The new media and entertainment technology company — which develops and manages events and projects for nightclubs, touring stage productions, and trade shows — launched in 2014, and experienced banner growth in 2019. But Roncato said she and her business partner were “completely blindsided” when the pandemic forced event cancellations and their revenue plummeted 95%.
The pair turned to UNLV’s SBDC for help navigating loans and grants. With an ear to multiple industries, advisor Holland Wood was able to dispense information about the long-term local- and macro-business environment that prompted them to pivot their focus.

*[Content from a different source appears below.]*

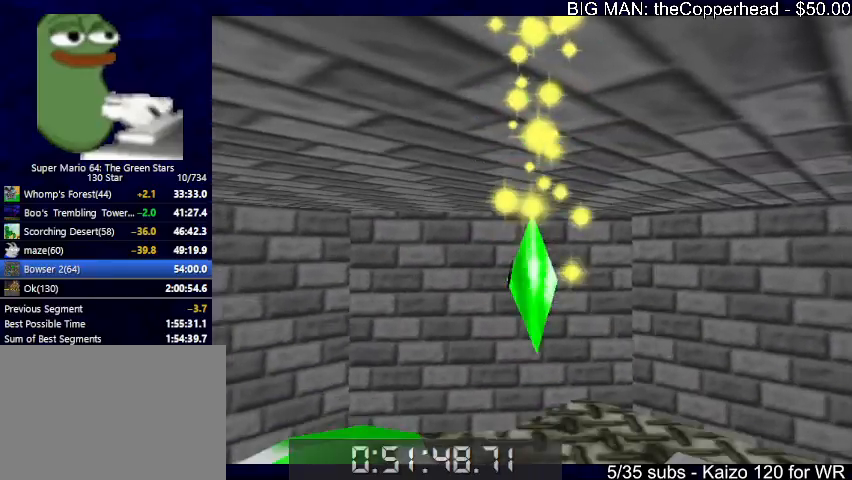
{"keys": [], "events": []}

Roncato and her team increased the portion of their business focused on consulting, design, and construction management, and expanded into system integration for permanent installations such as entertainment venues and immersive art experiences. They also took on more international work. In her free time, Roncato continues to immerse herself in a steady stream of free virtual workshops offered on the SBDC’s website.
“One of the hardest things to cope with was your own psychological fears about everything that was happening,” Roncato said.
“When the pandemic hit, everyone for the first few months thought it would be temporary and improve quickly. Talking to Holland gave us a bit of perspective — as he was clearly talking to many people on the federal, state, and local levels as well as people in the industry who’d been affected as much as we had been — and gave us more solid ground to make decisions that we wouldn’t previously have accepted, hoping that other projects would come,” she said.
Without the SBDC’s help, “we would have been a lot more stressed and worried, especially financially. The PPP loans and grants helped put our minds at ease, and gave us a little bit of room to breathe.”
Learning and Moving Forward
Even without pandemic stresses, small businesses — which tend to lack a ton of startup capital and collateral, unblemished credit scores, or expansion know-how — are vulnerable to economic fluctuations. To help, UNLV’s SBDC is partnering with the new North Las Vegas Small Business Connector, which opens Oct. 12, to station two advisors there.
The SBDC is also collaborating with U.S. Bank and Access CDFI to launch a workshop series in 2022 that will provide minority- and women-owned businesses seeking to land government or large corporate contracts with lessons on scaling up legal, payroll, and other rules or resources that mom-and-pop businesses need to master for maximum growth potential.
“As billions of dollars start coming into the region for anticipated infrastructure projects in advanced manufacturing and other new sectors, the workshop series will help small businesses find their place as creators, suppliers, and vendors,” Schwartz said. “It’s encouraging because it means there’ll be lots of new opportunities for these small businesses to be part of that new landscape being built from scratch and not get left behind and, in that way, we all rise together.”